If the technique mentioned above is opposed in training with marking cartridges, and it does OK, does it have merit? What if it does really poorly, like 8 out of 12 assaulters get shot right between the eyes before we are able to return fire and “kill” the bad guy. If we are keeping track of training hits, and that happens one time out of 2000, is that acceptable? Particularly if we look at 2000 real hits where gunfire was present, and during those 2000 real missions 16 men were killed using other techniques. 8 guys dead is certainly catastrophic in a single event, but the total over time is half of what the other techniques produced.
Even if mission 1501 gives us opposition, and one of us dies, does that automatically invalidate the technique? Particularly if we find out that we actually did it wrong, Man #3 in the element forgot to light his wig on fire. Or one guy walked sideways instead of backwards which gave the bad guy an angle. While it is our guys fault, it wasn’t intentional. He just made a mistake like humans tend to do. But he wasn’t doing it right, nowhere in the train up phase was he told it’s OK to not light the wig or walk sideways.
DARC is one among many noteworthy institutions that vet their curriculum and TTPs based on an evolving analysis of real-world and current events. –Editor.
Analysis of real-world events where officers were killed, often point to the tactic or technique as the problem. Current attitudes toward Free-Flow warrant service are a good example. Officers have been killed using free flow techniques. But what we never really dig into was whether the angle was given to the suspect by poor execution of that team’s chosen techniques, and likely for good reason. The team is already hurting from the loss of their mate. If a team member failed to execute the tactic properly, it wasn’t with malice or intent to get his friend killed. Shit happens, and pointing at the guy who did it wrong and saying “Blowers is dead because of you” is a pretty shitty thing. It’s easier to say it must be the tactics fault.

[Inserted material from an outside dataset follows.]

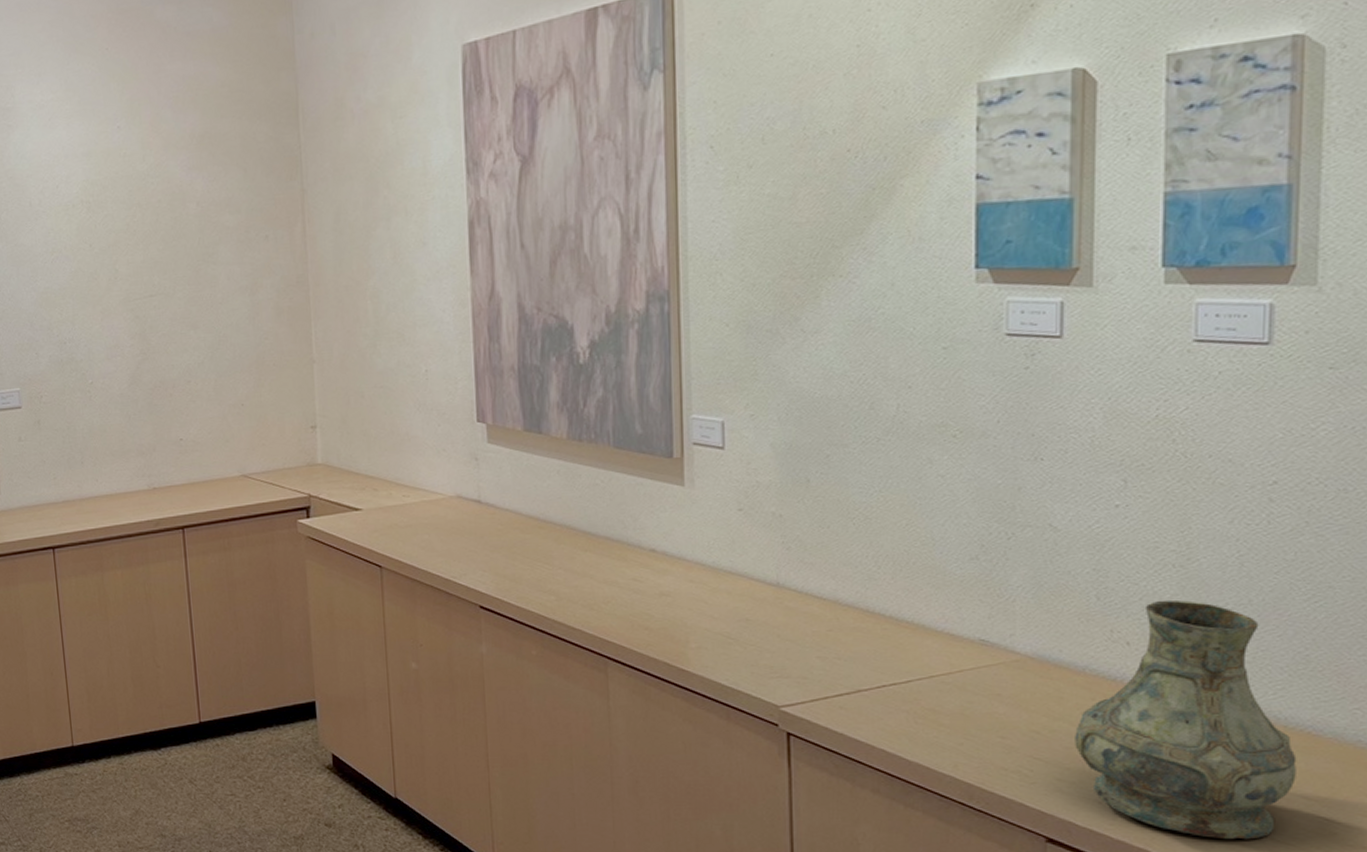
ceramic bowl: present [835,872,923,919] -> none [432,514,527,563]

But here is one man’s opinion, whatever your interior tactics are, they all work if your team can execute the tactics with 100% efficacy (barring the silly tactics I mentioned above of course). Points of Domination (POD), Wall Flood, Strong Wall, Opposing Corner POD, Direct to Threat, and most nationally accepted techniques all work. It’s whether or not you’re doing them well that makes the difference. Even then, every man who has ever cleared a corner has fucked up at some point and did it wrong.
So pick a technique, work hard to execute that technique perfectly, and quit listening to the peanut gallery, because they all work. And they all have flaws.